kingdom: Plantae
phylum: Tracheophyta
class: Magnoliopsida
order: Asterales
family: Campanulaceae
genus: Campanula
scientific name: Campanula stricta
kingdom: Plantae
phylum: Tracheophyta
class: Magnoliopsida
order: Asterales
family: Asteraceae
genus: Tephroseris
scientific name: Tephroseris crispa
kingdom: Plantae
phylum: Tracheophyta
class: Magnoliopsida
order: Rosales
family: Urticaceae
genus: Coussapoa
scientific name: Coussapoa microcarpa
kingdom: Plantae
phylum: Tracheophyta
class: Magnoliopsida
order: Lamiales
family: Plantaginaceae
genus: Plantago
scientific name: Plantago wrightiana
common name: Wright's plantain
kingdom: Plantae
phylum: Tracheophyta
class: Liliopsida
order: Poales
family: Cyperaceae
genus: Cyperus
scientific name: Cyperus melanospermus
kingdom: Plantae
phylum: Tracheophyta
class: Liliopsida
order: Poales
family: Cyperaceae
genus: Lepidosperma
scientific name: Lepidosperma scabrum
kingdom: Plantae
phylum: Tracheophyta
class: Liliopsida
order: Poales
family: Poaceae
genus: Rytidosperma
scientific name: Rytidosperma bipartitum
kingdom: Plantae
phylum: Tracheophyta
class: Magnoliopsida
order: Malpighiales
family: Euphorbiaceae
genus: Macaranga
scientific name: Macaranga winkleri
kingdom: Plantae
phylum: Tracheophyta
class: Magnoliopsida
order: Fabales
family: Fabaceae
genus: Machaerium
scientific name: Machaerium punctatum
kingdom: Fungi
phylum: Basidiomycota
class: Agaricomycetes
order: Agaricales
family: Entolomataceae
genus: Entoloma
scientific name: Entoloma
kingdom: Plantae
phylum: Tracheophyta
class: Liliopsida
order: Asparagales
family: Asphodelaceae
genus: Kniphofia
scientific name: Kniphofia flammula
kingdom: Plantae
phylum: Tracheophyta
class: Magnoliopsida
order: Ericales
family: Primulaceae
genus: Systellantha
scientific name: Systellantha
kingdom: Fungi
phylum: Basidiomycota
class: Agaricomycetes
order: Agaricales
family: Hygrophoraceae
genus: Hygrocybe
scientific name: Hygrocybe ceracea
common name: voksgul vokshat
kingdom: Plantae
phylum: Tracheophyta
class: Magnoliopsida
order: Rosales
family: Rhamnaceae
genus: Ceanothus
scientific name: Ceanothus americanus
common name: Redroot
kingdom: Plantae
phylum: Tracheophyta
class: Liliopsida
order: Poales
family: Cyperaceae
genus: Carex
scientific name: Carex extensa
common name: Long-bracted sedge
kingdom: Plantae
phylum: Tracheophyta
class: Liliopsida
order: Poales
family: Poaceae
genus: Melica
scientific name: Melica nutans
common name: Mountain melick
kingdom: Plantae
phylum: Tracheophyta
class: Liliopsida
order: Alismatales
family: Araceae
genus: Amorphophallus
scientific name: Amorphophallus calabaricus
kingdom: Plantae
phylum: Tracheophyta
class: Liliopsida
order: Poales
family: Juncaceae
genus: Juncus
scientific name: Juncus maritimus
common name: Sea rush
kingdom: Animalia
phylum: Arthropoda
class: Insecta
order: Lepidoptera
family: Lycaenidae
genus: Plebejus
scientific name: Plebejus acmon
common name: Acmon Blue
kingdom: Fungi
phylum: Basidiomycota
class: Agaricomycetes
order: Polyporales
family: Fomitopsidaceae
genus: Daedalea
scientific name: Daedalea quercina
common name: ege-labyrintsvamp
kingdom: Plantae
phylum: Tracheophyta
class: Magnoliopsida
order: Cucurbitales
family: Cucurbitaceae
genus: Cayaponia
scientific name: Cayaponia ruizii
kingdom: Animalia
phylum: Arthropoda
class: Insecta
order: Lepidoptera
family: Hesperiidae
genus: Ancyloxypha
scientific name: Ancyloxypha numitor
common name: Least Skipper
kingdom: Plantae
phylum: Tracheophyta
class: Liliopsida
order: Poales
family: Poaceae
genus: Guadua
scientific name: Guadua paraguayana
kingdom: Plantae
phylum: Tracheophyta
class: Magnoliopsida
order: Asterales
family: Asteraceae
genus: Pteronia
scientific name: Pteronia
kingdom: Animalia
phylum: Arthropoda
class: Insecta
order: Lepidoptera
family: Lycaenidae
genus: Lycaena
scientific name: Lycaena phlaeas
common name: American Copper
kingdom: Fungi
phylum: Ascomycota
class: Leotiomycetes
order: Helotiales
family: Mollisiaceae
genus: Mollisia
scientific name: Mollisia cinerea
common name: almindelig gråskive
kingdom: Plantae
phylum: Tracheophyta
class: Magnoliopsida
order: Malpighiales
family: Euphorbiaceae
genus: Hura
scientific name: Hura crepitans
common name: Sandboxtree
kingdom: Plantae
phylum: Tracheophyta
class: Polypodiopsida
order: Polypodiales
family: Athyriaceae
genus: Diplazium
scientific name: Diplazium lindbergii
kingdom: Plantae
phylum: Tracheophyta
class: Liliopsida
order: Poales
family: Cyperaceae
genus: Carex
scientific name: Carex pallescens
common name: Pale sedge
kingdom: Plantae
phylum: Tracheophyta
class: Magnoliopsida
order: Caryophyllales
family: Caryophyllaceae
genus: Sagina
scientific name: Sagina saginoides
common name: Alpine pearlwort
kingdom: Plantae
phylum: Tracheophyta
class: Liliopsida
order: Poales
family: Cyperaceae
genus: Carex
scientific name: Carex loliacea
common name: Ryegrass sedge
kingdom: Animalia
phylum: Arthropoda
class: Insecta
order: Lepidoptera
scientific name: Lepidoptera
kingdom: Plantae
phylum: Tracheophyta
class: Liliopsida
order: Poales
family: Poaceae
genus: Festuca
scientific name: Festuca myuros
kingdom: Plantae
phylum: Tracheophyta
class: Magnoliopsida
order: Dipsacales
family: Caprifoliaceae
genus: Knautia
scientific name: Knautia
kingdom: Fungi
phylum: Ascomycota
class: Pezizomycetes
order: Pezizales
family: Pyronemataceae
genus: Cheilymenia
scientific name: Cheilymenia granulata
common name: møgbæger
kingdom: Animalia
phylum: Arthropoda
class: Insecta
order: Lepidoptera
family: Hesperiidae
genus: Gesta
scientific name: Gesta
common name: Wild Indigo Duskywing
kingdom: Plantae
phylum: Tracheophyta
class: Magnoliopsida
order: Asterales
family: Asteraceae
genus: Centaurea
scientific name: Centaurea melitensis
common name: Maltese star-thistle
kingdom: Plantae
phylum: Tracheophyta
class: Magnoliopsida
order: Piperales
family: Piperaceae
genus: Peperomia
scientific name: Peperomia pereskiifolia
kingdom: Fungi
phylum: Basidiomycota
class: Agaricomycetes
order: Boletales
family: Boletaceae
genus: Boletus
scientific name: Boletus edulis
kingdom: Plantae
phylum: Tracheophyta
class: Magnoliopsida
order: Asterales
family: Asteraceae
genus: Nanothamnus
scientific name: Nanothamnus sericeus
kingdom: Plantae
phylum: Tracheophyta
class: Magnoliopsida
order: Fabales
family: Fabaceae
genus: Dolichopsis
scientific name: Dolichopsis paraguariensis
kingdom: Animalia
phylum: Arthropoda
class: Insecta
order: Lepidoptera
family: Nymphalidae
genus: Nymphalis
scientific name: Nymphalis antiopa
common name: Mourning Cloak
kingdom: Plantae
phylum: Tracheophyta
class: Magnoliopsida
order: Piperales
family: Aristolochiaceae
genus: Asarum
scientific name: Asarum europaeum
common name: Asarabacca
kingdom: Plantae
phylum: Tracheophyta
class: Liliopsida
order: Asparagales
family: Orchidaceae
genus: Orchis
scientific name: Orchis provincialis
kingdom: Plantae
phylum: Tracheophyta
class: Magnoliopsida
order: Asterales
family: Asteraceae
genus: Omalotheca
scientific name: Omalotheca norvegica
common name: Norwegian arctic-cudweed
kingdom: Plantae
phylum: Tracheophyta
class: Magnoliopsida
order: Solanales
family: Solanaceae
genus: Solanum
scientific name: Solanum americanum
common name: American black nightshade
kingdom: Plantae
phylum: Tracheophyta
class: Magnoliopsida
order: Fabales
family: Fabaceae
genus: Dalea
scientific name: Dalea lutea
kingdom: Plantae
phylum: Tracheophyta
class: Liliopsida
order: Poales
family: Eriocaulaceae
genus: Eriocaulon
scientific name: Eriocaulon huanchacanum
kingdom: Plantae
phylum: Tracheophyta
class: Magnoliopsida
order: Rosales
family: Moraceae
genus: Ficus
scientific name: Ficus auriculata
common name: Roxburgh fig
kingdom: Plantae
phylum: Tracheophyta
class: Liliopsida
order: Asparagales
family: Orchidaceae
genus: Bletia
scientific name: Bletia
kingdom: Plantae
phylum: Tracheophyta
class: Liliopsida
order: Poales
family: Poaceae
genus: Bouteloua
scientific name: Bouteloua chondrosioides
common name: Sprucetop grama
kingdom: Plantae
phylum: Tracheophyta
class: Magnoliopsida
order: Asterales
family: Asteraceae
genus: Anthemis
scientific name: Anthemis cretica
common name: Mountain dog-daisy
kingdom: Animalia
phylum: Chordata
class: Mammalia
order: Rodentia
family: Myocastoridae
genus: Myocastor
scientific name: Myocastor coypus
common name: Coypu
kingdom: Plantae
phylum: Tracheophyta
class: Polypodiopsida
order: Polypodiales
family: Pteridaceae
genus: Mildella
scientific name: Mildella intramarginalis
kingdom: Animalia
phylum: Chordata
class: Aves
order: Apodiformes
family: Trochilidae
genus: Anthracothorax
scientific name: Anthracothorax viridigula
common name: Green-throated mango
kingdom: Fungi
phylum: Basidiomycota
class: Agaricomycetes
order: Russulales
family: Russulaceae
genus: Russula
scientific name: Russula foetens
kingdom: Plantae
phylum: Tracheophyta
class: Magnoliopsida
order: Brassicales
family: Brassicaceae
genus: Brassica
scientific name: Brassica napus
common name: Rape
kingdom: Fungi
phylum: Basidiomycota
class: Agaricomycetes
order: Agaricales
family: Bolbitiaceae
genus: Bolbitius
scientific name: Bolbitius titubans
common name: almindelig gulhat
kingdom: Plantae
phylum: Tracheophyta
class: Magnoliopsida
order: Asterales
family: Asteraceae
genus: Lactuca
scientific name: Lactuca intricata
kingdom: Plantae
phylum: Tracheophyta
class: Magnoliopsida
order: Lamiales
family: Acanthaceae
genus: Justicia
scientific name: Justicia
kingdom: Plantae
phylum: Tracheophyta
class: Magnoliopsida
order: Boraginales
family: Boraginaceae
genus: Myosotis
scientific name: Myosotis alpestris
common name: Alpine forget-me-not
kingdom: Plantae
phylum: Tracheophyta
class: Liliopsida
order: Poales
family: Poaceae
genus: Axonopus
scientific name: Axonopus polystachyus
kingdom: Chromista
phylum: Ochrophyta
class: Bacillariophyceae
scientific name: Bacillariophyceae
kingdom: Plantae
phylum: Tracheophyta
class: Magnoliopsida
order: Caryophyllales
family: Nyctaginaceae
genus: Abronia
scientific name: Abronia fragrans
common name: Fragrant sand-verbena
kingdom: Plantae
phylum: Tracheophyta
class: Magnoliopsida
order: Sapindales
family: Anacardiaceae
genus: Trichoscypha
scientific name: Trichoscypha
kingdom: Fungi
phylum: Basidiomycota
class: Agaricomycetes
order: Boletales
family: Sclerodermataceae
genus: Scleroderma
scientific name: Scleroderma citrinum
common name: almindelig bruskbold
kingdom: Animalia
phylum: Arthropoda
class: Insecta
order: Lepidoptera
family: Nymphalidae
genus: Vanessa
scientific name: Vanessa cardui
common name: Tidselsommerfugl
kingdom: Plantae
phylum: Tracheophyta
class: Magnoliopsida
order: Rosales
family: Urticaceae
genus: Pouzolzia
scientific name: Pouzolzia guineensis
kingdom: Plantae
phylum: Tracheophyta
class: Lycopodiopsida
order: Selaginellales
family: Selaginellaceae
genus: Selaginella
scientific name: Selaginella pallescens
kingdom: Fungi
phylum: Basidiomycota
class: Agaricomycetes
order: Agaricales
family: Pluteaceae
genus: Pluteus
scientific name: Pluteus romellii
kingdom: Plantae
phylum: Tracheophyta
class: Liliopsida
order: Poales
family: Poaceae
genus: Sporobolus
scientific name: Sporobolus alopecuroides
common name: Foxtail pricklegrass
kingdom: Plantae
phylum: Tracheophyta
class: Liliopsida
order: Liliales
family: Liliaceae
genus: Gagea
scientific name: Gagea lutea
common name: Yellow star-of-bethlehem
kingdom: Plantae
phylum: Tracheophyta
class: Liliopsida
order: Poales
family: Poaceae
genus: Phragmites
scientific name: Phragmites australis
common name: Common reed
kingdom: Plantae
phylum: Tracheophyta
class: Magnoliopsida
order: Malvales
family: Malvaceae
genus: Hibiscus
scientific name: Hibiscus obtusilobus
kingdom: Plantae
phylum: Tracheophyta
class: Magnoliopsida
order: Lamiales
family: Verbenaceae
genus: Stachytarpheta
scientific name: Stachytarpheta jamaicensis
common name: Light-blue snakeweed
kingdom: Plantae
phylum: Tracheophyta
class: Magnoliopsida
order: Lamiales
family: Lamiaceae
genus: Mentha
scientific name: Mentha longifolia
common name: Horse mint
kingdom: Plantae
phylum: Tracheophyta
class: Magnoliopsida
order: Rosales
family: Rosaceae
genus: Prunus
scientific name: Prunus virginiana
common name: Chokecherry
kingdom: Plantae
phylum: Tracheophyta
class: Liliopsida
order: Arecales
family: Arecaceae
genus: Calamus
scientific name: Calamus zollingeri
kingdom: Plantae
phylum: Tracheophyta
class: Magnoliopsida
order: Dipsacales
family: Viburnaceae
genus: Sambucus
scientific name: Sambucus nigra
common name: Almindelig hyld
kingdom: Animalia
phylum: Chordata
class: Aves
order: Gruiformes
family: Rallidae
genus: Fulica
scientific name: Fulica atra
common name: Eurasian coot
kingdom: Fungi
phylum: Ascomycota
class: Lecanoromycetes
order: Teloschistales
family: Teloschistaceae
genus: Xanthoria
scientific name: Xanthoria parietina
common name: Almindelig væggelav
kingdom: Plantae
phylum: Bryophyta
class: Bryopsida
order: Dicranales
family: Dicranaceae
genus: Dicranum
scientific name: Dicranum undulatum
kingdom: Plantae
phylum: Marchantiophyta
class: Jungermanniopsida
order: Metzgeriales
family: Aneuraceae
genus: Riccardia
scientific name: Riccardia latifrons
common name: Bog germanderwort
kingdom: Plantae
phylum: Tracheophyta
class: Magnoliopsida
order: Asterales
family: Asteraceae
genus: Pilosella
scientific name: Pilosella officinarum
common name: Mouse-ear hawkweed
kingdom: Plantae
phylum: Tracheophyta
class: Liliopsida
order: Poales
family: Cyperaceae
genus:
☆ ☆ ☆
What is being asked → Quote the data word for word, from its first line through the line containing "family: Asphodelaceae", with both of those lines included.

Solution for this problem →
kingdom: Plantae
phylum: Tracheophyta
class: Magnoliopsida
order: Asterales
family: Campanulaceae
genus: Campanula
scientific name: Campanula stricta
kingdom: Plantae
phylum: Tracheophyta
class: Magnoliopsida
order: Asterales
family: Asteraceae
genus: Tephroseris
scientific name: Tephroseris crispa
kingdom: Plantae
phylum: Tracheophyta
class: Magnoliopsida
order: Rosales
family: Urticaceae
genus: Coussapoa
scientific name: Coussapoa microcarpa
kingdom: Plantae
phylum: Tracheophyta
class: Magnoliopsida
order: Lamiales
family: Plantaginaceae
genus: Plantago
scientific name: Plantago wrightiana
common name: Wright's plantain
kingdom: Plantae
phylum: Tracheophyta
class: Liliopsida
order: Poales
family: Cyperaceae
genus: Cyperus
scientific name: Cyperus melanospermus
kingdom: Plantae
phylum: Tracheophyta
class: Liliopsida
order: Poales
family: Cyperaceae
genus: Lepidosperma
scientific name: Lepidosperma scabrum
kingdom: Plantae
phylum: Tracheophyta
class: Liliopsida
order: Poales
family: Poaceae
genus: Rytidosperma
scientific name: Rytidosperma bipartitum
kingdom: Plantae
phylum: Tracheophyta
class: Magnoliopsida
order: Malpighiales
family: Euphorbiaceae
genus: Macaranga
scientific name: Macaranga winkleri
kingdom: Plantae
phylum: Tracheophyta
class: Magnoliopsida
order: Fabales
family: Fabaceae
genus: Machaerium
scientific name: Machaerium punctatum
kingdom: Fungi
phylum: Basidiomycota
class: Agaricomycetes
order: Agaricales
family: Entolomataceae
genus: Entoloma
scientific name: Entoloma
kingdom: Plantae
phylum: Tracheophyta
class: Liliopsida
order: Asparagales
family: Asphodelaceae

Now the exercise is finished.